“The cliché that the customer comes first has taken on new meaning in the digital age. Not only is the customer first, they’re telling you how to run your business.”
That’s how Willy Kruh, global chair, consumer & retail, at KPMG International sums up the technological, demographical and geographical revolution that is redefining the relationship between customer and company in the 21st century.
Kruh was commenting on a new report, Me, My Life, My Wallet, from the KPMG Global Consumer Insights team. In a nutshell, the report’s message is that companies are misreading customers by failing to recognise that the factors underlying their decision-making have become exponentially more complex since, as Kruh puts it, “the mobile phone has become the remote control of our lives”.
Here are five insights from the report that every CPO needs to consider.
1. Nomophobia – fear of not being connected – is a global phenomenon.
Drawing on responses from 10,000 consumers worldwide, KPMG found that, given the choice, 71% of Chinese consumers would rather lose their wallets than their mobile phones. In China, technology has taken ‘remote control’ of young people’s lives – 83% of millennials in that country turn to their mobile device to relieve boredom and 41% use their phones 6-20 times a month to make purchases. In complete contrast, 74% of Americans would rather lose their phone than their wallet. The sheer amount of time millennials spend on their phones is already changing shopping habits but, as the report makes clear, much greater disruption lies ahead.
2. Homer Simpson isn’t alone in suffering from information overload.
Springfield’s most famous patriarch once observed: “Every time I learn something new, it pushes old stuff out of my brain.” Today, more media is being created every 60 seconds than we can consume in a lifetime and consumers are turning off in silent protest: 41% of those surveyed feel totally overwhelmed with information and avoid it if they can. Every company needs to think hard about what they say to customers and how they engage them.
3. The patterns of people’s lives are changing.
As the report says: “Most businesses have built their operating model based on life event norms, and those are primarily based on the boomer generation that created the mould.” These norms do not apply to generation X or millennials who, for example, don’t regard their first car as a milestone in the way that boomers did. On average, KPMG estimate, millennials are 10 years older than boomers when they buy their first home – and 10 years older than boomers when they have their first child. Even boomers are affected – although they are the first generation to retire on defined contribution pension plans and are living longer, they are haunted by what KPMG calls FROOM (Fear of Running Out Of Money). Millennials are putting an unexpected strain on family finances: 22% identify their parents as a source of income. Is your operating model fit for an era when millennials have the most spending power?

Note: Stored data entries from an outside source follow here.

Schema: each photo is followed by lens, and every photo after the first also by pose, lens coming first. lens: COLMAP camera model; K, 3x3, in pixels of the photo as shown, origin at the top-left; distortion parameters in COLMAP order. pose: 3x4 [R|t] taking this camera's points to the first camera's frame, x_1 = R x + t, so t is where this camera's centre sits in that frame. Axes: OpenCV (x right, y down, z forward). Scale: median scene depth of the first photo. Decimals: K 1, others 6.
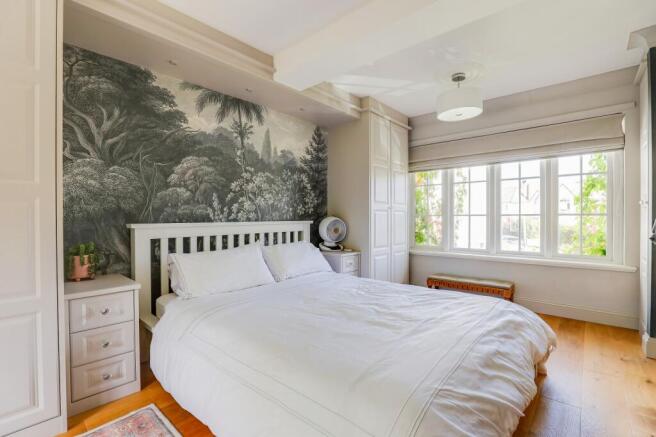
lens RADIAL K [[317.5, 0, 313.5], [0, 317.5, 212.6], [0, 0, 1]] dist [-0.035266, 0.000415]
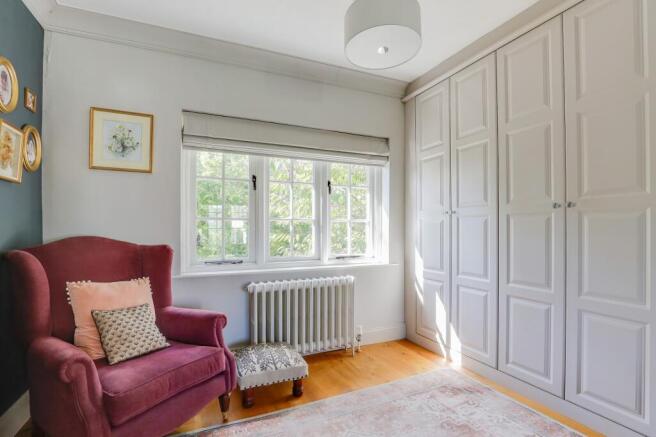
lens RADIAL K [[298.0, 0, 329.5], [0, 298.0, 228.4], [0, 0, 1]] dist [-0.030468, 0.000004]
pose [[-0.390356, -0.001831, -0.920662, 0.185301], [0.015103, 0.999851, -0.008392, 0.005776], [0.920540, -0.017181, -0.390270, 0.221975]]
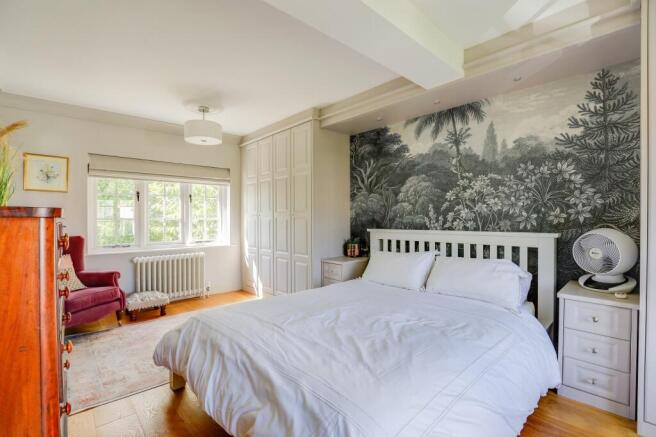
lens RADIAL K [[300.2, 0, 328.0], [0, 300.2, 218.5], [0, 0, 1]] dist [-0.029880, 0.000606]
pose [[-0.103451, 0.002610, -0.994631, 0.761258], [0.019741, 0.999805, 0.000570, -0.017167], [0.994439, -0.019576, -0.103483, 0.709347]]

4. The killer app is … frictionless
In an age when we have to come to regard instant access as the norm, too many companies are making it burdensome, confusing and time-consuming for consumers to engage with them. The goal is to make each customer interaction, to use the jargon, “frictionless”. The figures suggest we are a long way from such an ideal: just over two out of three online shopping carts are abandoned before purchases are completed, a trend that cost e-tailers $4.6trn in 2016. Some apps/websites are so hard to navigate, it’s as if they have never been user tested. A recent survey by Aspectiva couldn’t find one positive customer review on a Japanese e-commerce giant’s website. Do you know how well your company scores – and what it needs to do to improve?

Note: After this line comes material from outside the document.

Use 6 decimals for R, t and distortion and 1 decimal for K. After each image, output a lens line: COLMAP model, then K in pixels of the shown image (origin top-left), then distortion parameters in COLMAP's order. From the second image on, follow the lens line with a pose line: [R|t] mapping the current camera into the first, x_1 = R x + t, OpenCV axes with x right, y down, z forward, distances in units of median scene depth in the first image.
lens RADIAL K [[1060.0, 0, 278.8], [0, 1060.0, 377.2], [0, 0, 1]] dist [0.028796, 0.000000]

5. If you want to see the future, go to China
Every day the health app Ping An Good Doctor delivers more than 400,000 diagnoses to patients in China. Backed by insurance giant Ping An, the service has grown spectacularly in a country where many consumers don’t trust doctors and, in rural areas, struggle to get access to them. Given the global pressure on healthcare budgets, it’s easy to imagine such a service becoming popular, regulators permitting. The Chinese consumer’s “thirst for, and adoption of, new technology is unparalleled”, KPMG says, and is reflected in the popularity of the WeChat social platform which the report describes as a “combination of Facebook, WhatsApp, Instagram, Google, Amazon, Venmo, Open Table and Uber”. At the time of writing, the stock market capitalization of Tencent, which owns WeChat, was higher than Facebook’s. China is a complex, unique market, with different cultural, regulatory and social norms. Western companies might do well to ignore the differences, focus on the similarities and imagine how they might disrupt their business.
☛ The author is editor of KPMG Consumer Currents magazine.